Using the human interface of the trigger section, the operator specifies a sequence of events or particular conditions, which, if they occur, indicate that this is the data that the operator is interested in. While the logic analyzer is running waiting for the specified trigger conditions to occur, the digital data from the system under test is sent to a circular memory, which may be overwritten and refilled many times before the trigger occurs indicating that the interval of interest has been reached.
When the triggering conditions have been satisfied, the flow of new data into the circular memory is interrupted and the data present is saved. This storage of digital data can occur immediately upon the occurrence of the trigger condition or after a variable delay. If the writing to memory is stopped immediately, the memory contains data reflecting the activity that occurred prior to the trigger event, i.e. "pretrigger" data. Conversely, if the memory is allowed to keep filling for its whole length after the trigger condition occurs, the contents of the memory reflects entirely the activity that occurred immediately after the trigger event, i.e., is "posttrigger" data. Typically, any one of a number of combinations of pretrigger and posttrigger data storage can be selected. Which combination a user chooses is dictated by the problem they are trying to solve and which conditions in the temporal vicinity of the problem can be identified well enough to program the trigger machine.
The trigger sections of some logic analyzers also contain one or more counter/timers. These allow the trigger condition to be specified in terms of a number of occurrences of some event or in terms of a time. For example, a timer can be used to measure the interval between two events and the trigger section can be programmed to produce a trigger when this time exceeds a certain value. Or, the counter/timer can be made to count every occurrence of event A and to reset upon the occurrence of event B, with the trigger section programmed to produce a trigger if the count of A occurrences reaches a particular value.
A logic analyzer has an internal clock rate that places a limit on how fast it can process incoming digital data and how much resolution it can have. Resolution is the minimum time interval that it can distinguish. Normally, if a logic analyzer has a 5ns internal clock period, it can not make any measurement with more resolution than 5ns.
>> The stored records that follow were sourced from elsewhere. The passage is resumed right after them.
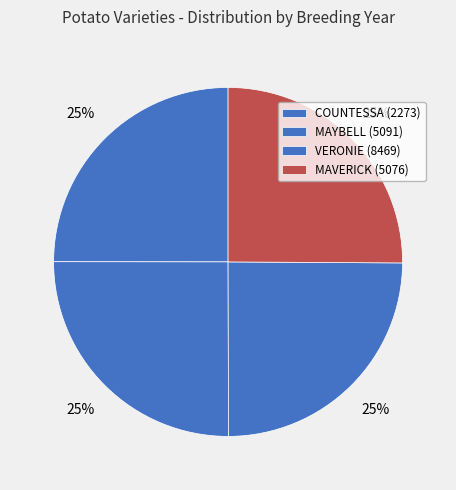

Is it true that COUNTESSA (2273) is 12% of the pie?

False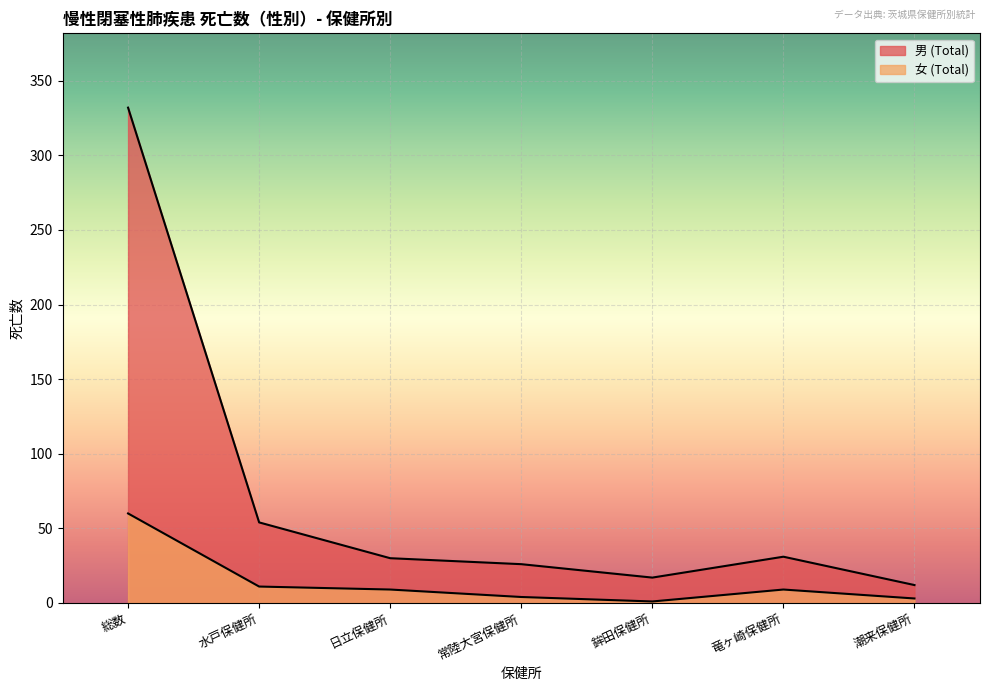

What is the maximum value shown in the chart?

332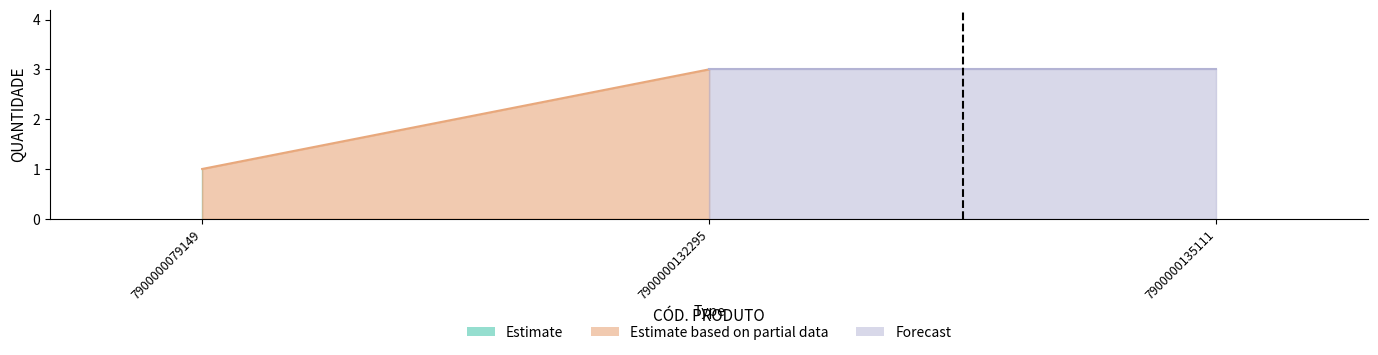

What is the sum of the values at 7900000079149 and 7900000132295?

4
However, it is possible to acquire data with more resolution than it has previously been possible to perform counter/timer operations on it. By using both edges of one clock signal, or by using two clock signals 180 degrees out of phase, an internal clock signal with a 5ns clock period can be used to acquire data every 2.5ns. But, as this data moves into the logic analyzer, two of these 2.5ns samples must be processed with every 5ns clock signal. Previously, counter/timer measurements have been limited in their resolution to the period of the acquisition system clock.
What is desired is to have a logic analyzer, or other digital data acquisition instrument, with a counter/timer that can reconstruct the higher resolution with which data was originally acquired using multiple phases of the logic analyzer system clock, rather than having the resolution be limited to the period of the acquisition system clock.